To celebrate the incredibly prolific, influential and diverse body of work left behind by Prince, we will be exploring a different song of his each day for an entire year with the series 365 Prince Songs in a Year.

Generally speaking, Prince's music was far more focused on the personal than the political — one might argue he was 2 funky 4 current events — but the two arenas overlapped during the Cold War, when generations of kids grew up fearing nuclear armageddon. Those fears, and a faith in the power of diplomacy, were expressed in his 1981 track "Ronnie, Talk to Russia."

Released as part of Prince's Controversy LP, "Ronnie, Talk to Russia" urges President Ronald Reagan — sworn in for his first term of office less than nine months before the album's release — to soften decades of aggressive American rhetoric toward the Soviet Union. "Ronnie talk to Russia before it's too late," the song begins. "Before they blow up the world." Warning that "you can go to the zoo" but shouldn't feed "left-wing guerrillas," the song goes on to add that if Reagan's dead before Prince meets him in person, "don't say I didn't warn ya."

A quick track, clocking in under two minutes on an album with a pair of songs weighing in at seven minutes plus, "Ronnie, Talk to Russia" marked one of Prince's more overt political moments. Although he'd occasionally dabble in songwriting that clearly addressed sociopolitical concerns, turning to the headlines for a series of compositions that ran the gamut from the Controversy cut "Annie Christian" to later fare like the Martin Luther King Jr.-inspired "Dreamer," he wasn't typically vocal about his own ideological leanings.

In fact, there's reason to believe Prince was just as stubbornly independent politically as he was musically. He made headlines in 1990 when he donated to a Republican senator's re-election campaign in his home state of Minnesota, and he performed a secret show at the White House in 2015 for Democratic President Barack Obama — a candidate he'd earlier revealed he didn't vote for because, as he said in a 2009 interview, his faith kept him from casting a ballot.

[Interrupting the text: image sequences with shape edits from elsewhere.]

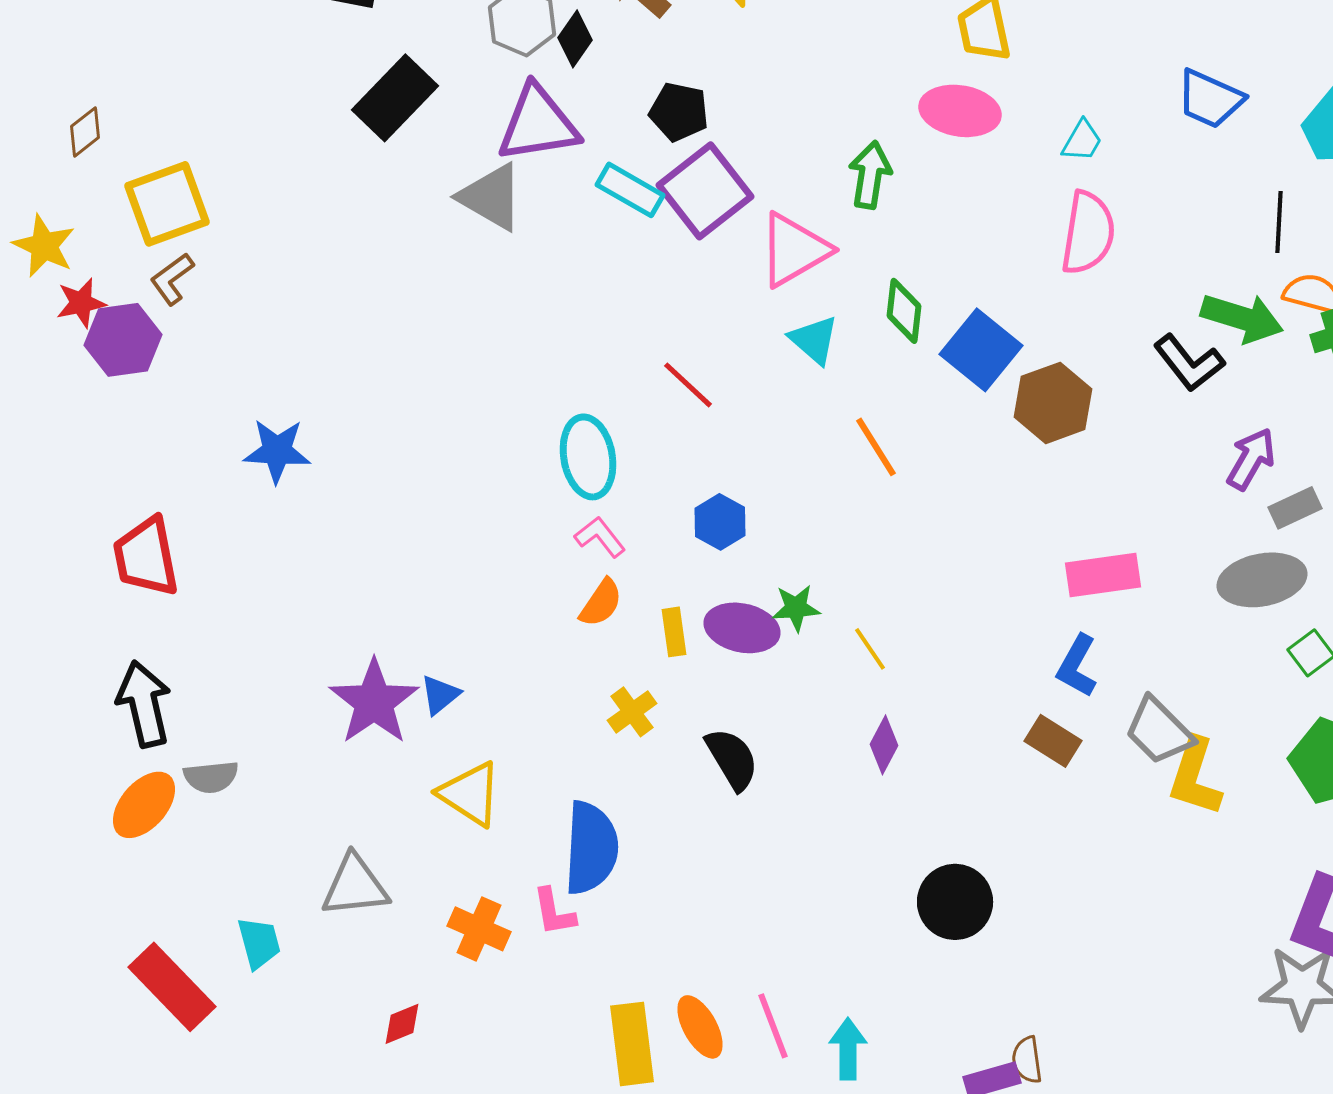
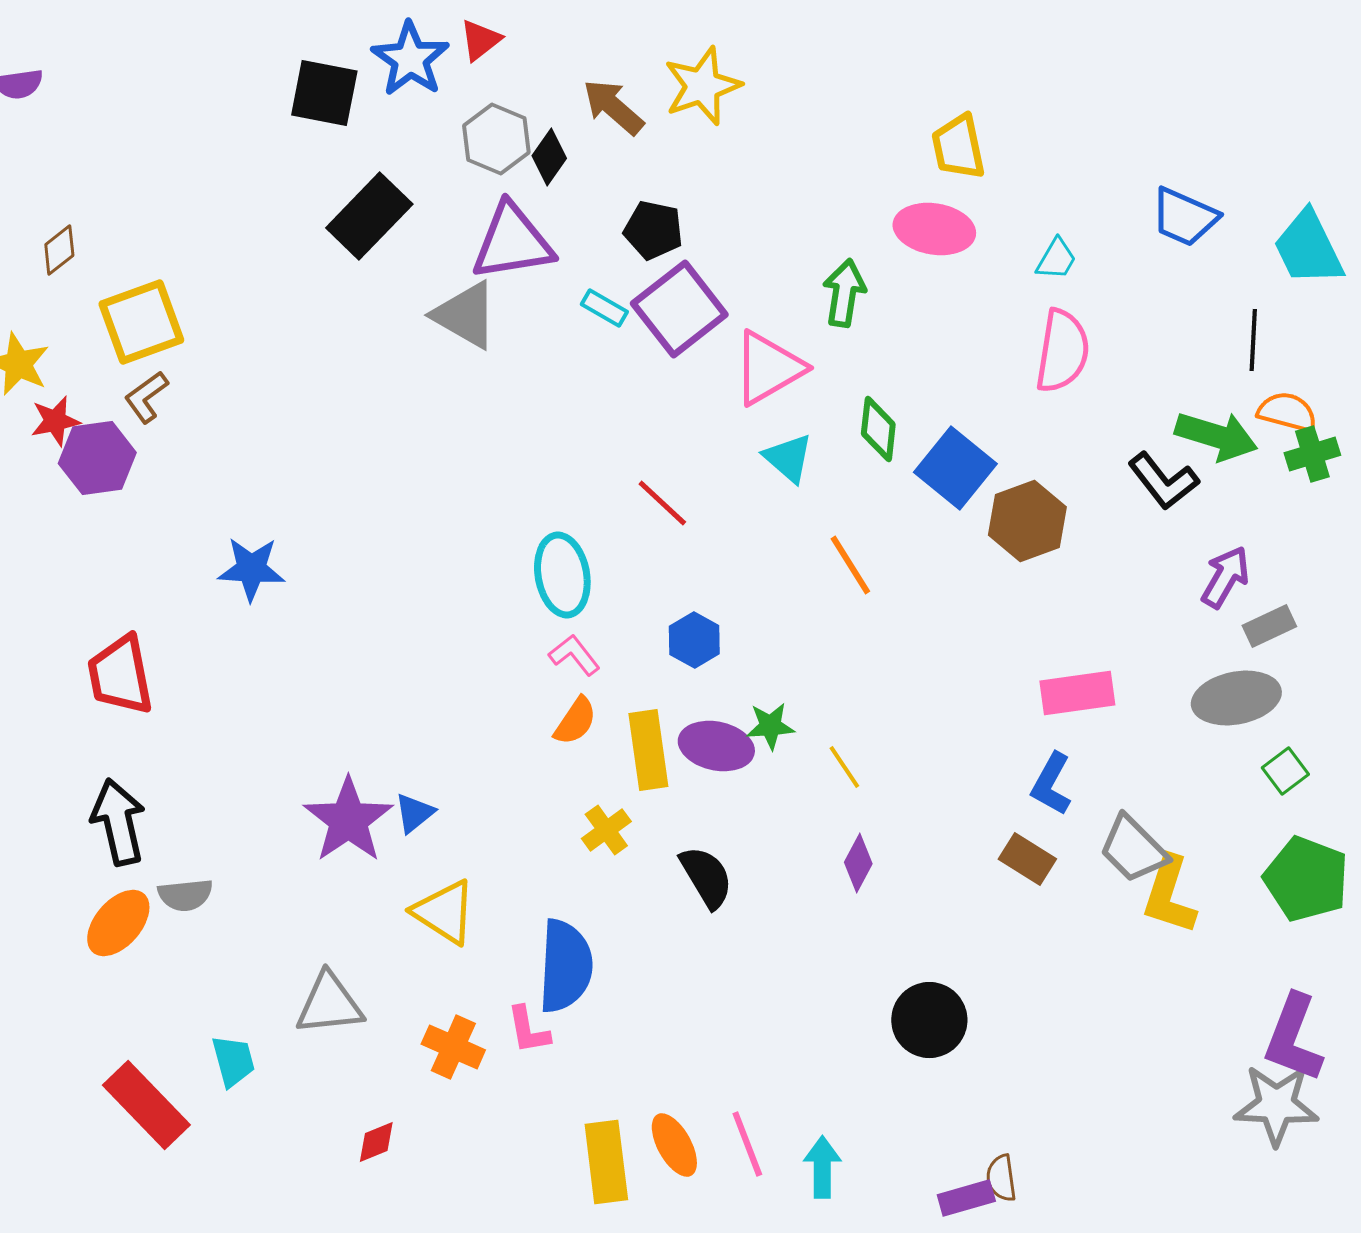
cyan rectangle: (630, 190) -> (604, 308), size x0.7
yellow rectangle: (674, 632) -> (648, 750), size x1.6

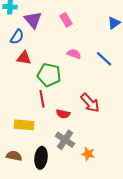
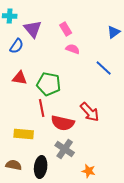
pink semicircle: (74, 54) -> (73, 49), moved
red triangle: (24, 58) -> (20, 78), moved
red semicircle: (63, 114) -> (63, 123), size x1.6
orange star: (88, 154) -> (89, 171), moved

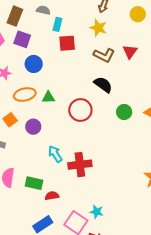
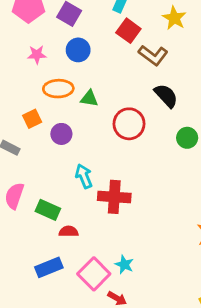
red square: (67, 43) -> (128, 31), turned 30
brown L-shape: (104, 55) -> (153, 55), moved

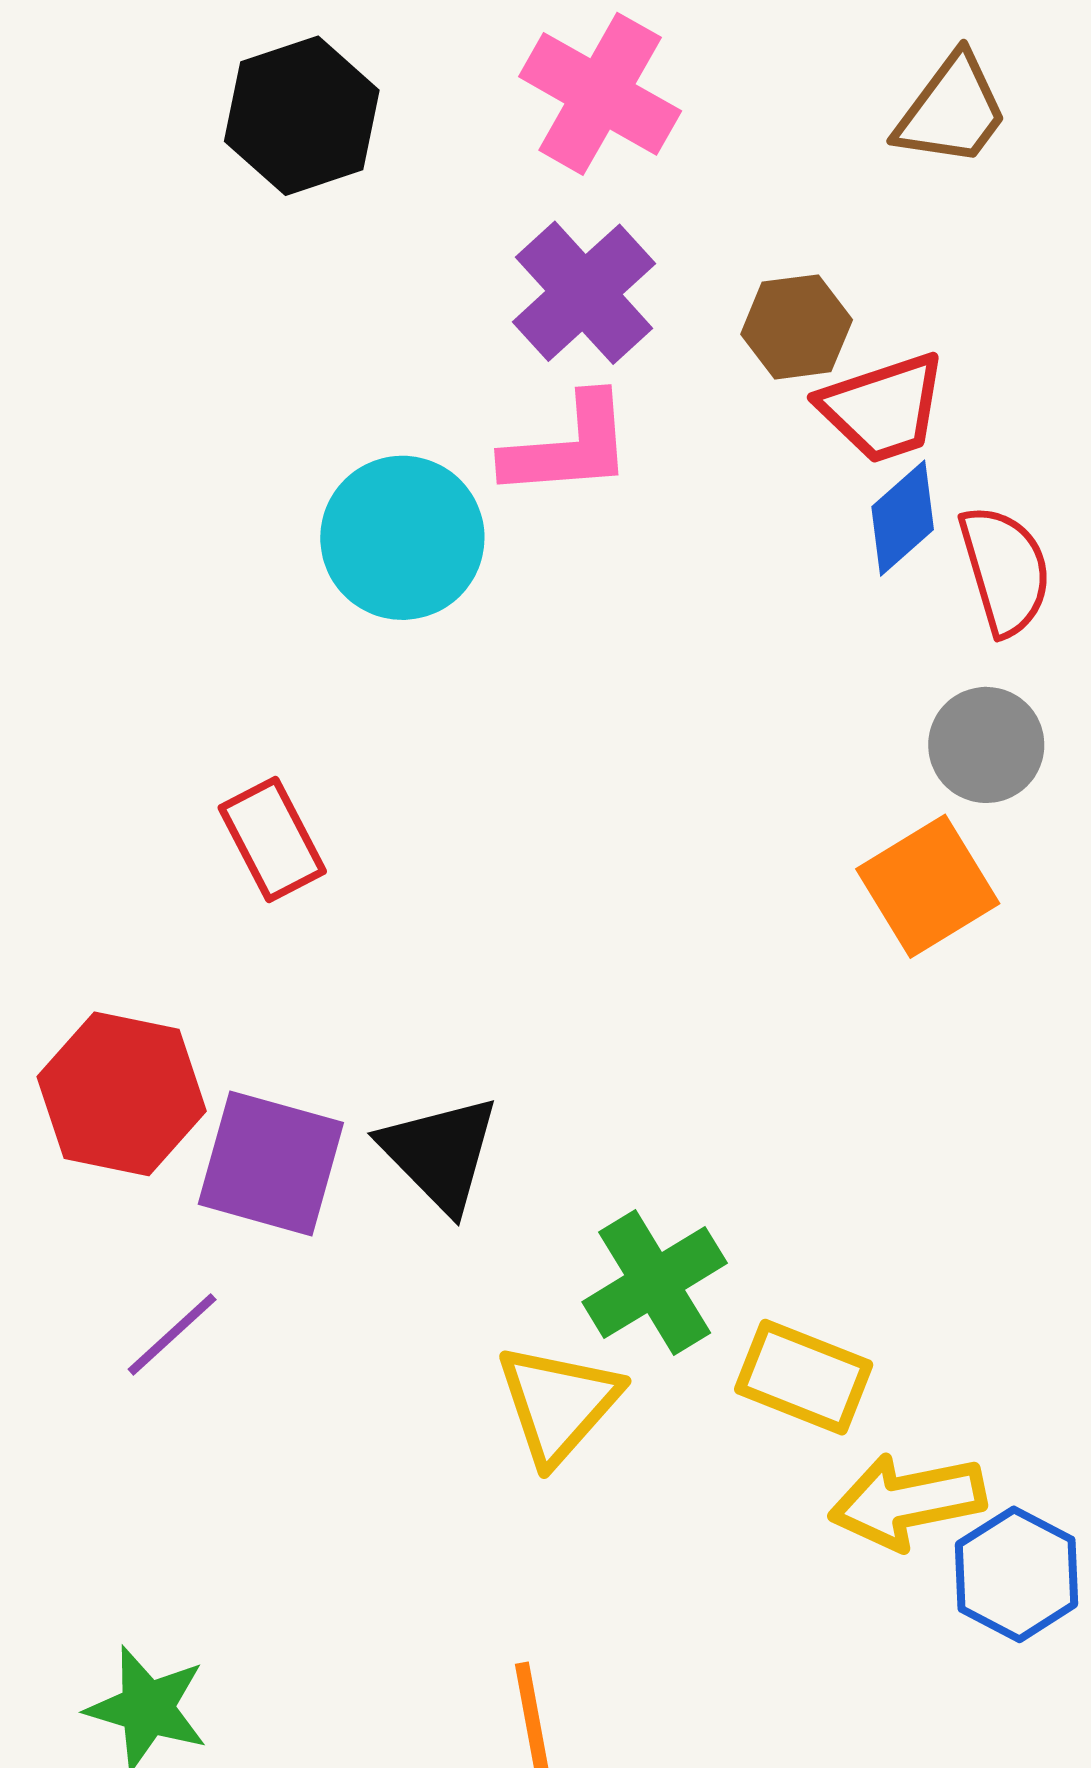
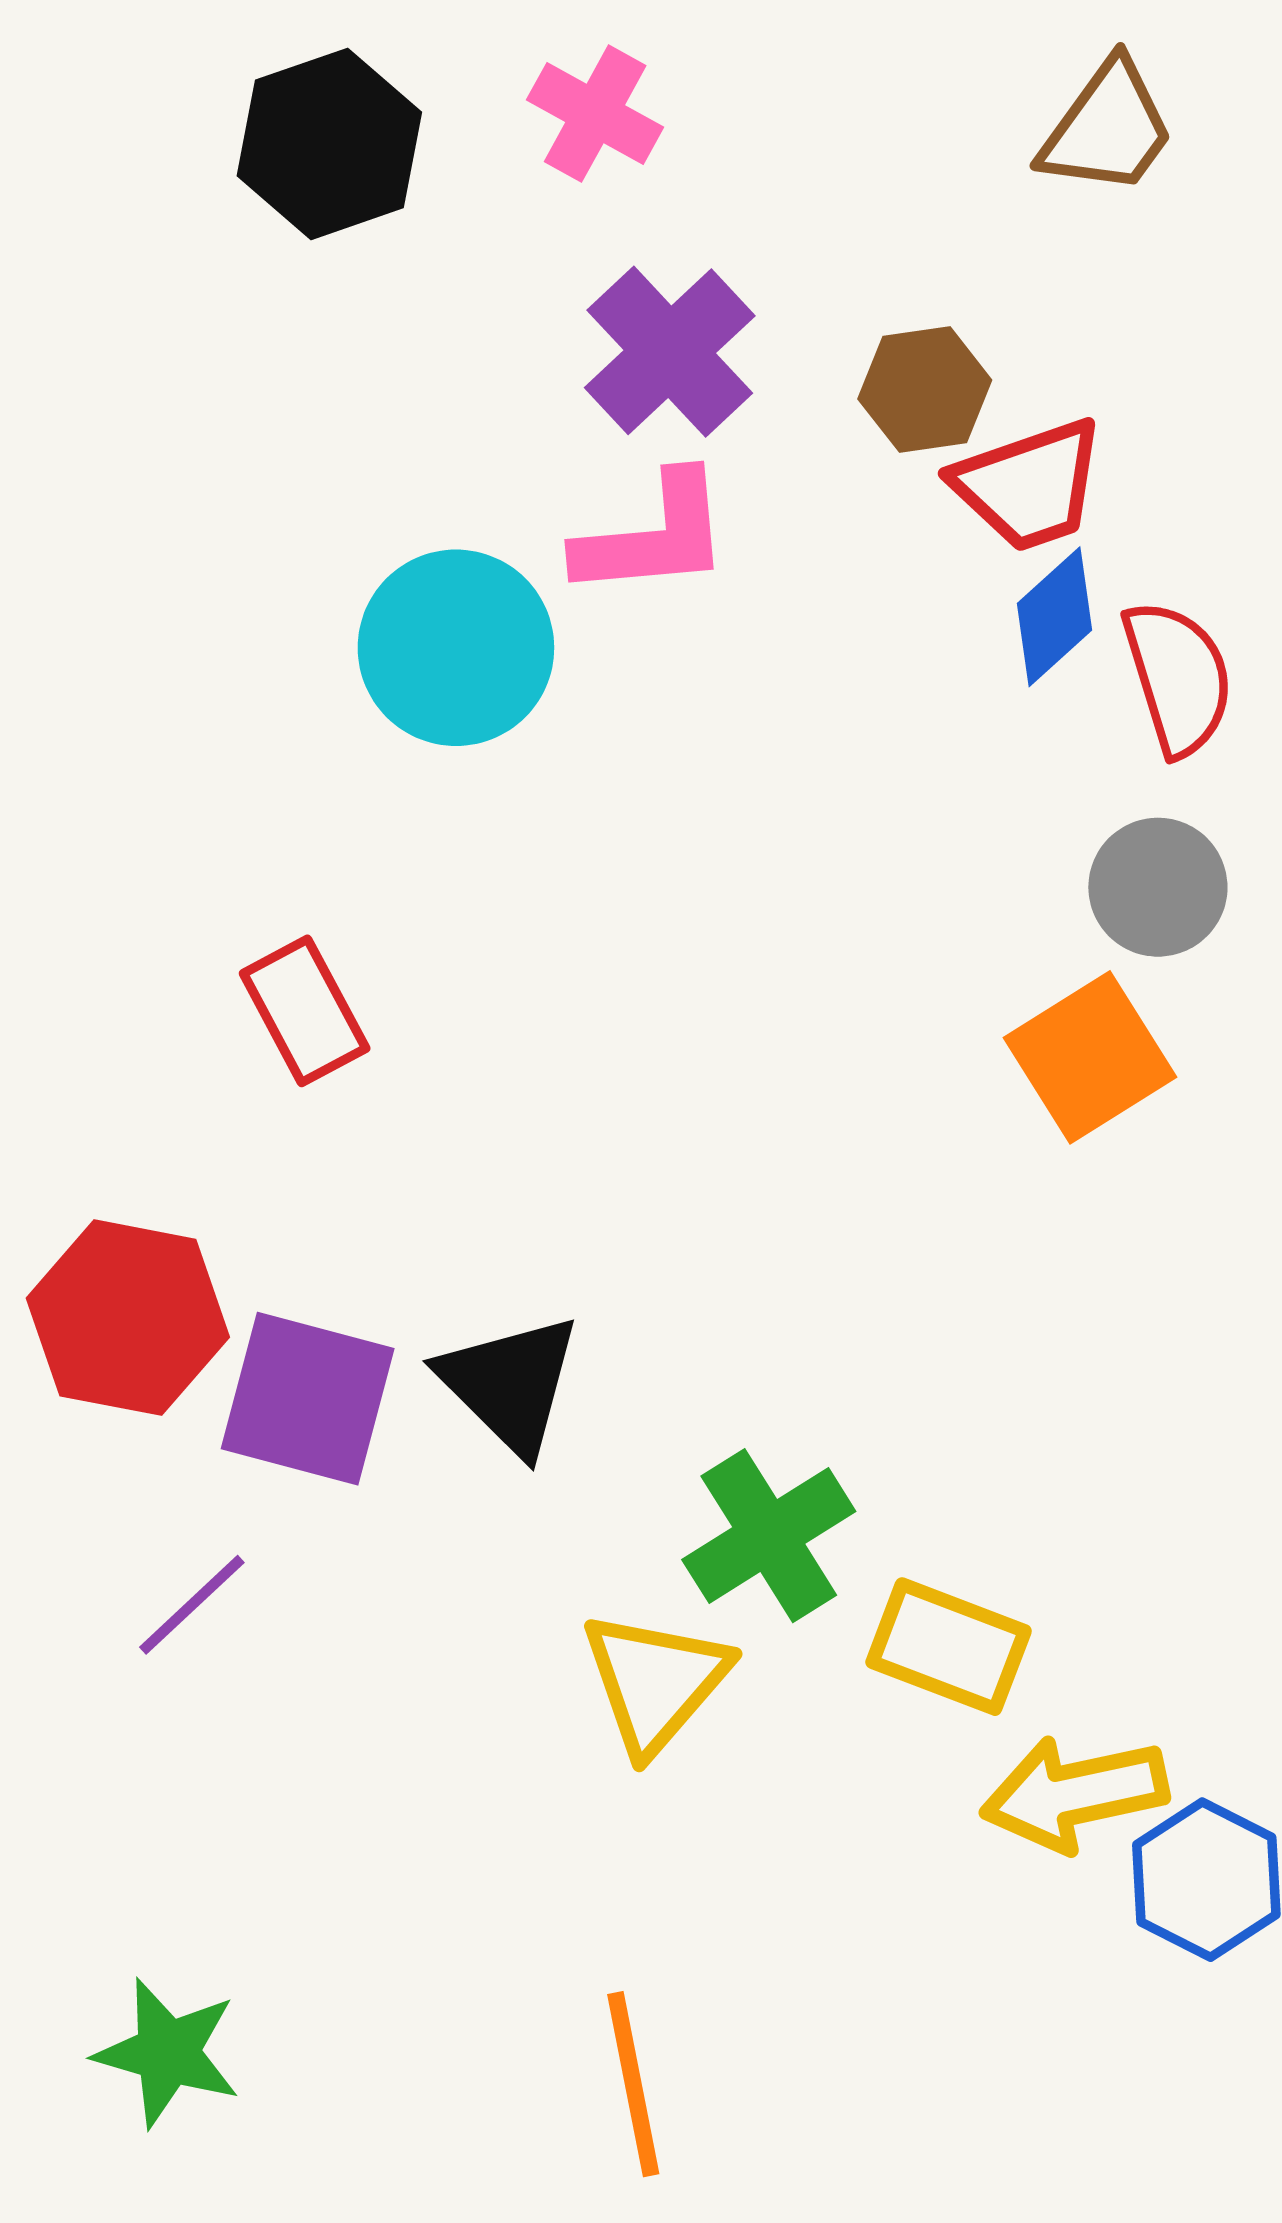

"I’m one of the Jehovah’s Witnesses," he explained to Tavis Smiley . "And we’ve never voted. That’s not to say I don’t think … President Obama is a very smart individual and he seems like he means well. Prophecy is what we all have to go by now."

In the end, "Ronnie, Talk to Russia" probably never made it into heavy rotation at the White House — in fact, Reagan would only escalate his inflammatory stance toward the Soviet Union in the years after Controversy's release, infamously referring to the U.S.S.R. as an "evil empire" two years later — but the president's second term found the Cold War entering a thaw, with Soviet leader Mikhail Gorbachev leading his nation into a new era that rolled back some of the harshest policies under the Communist regime.

By the end of the '80s, anti-Russian sentiment and the fear of nuclear annihilation faded, although it never went away completely — and in recent years, it's flared back up again. If Prince were still with us in 2017 with Donald Trump in the White House, he'd have plenty of material for a "Ronnie, Talk to Russia" sequel — although these days, many voters are more concerned that our government has too much communication with its old rival.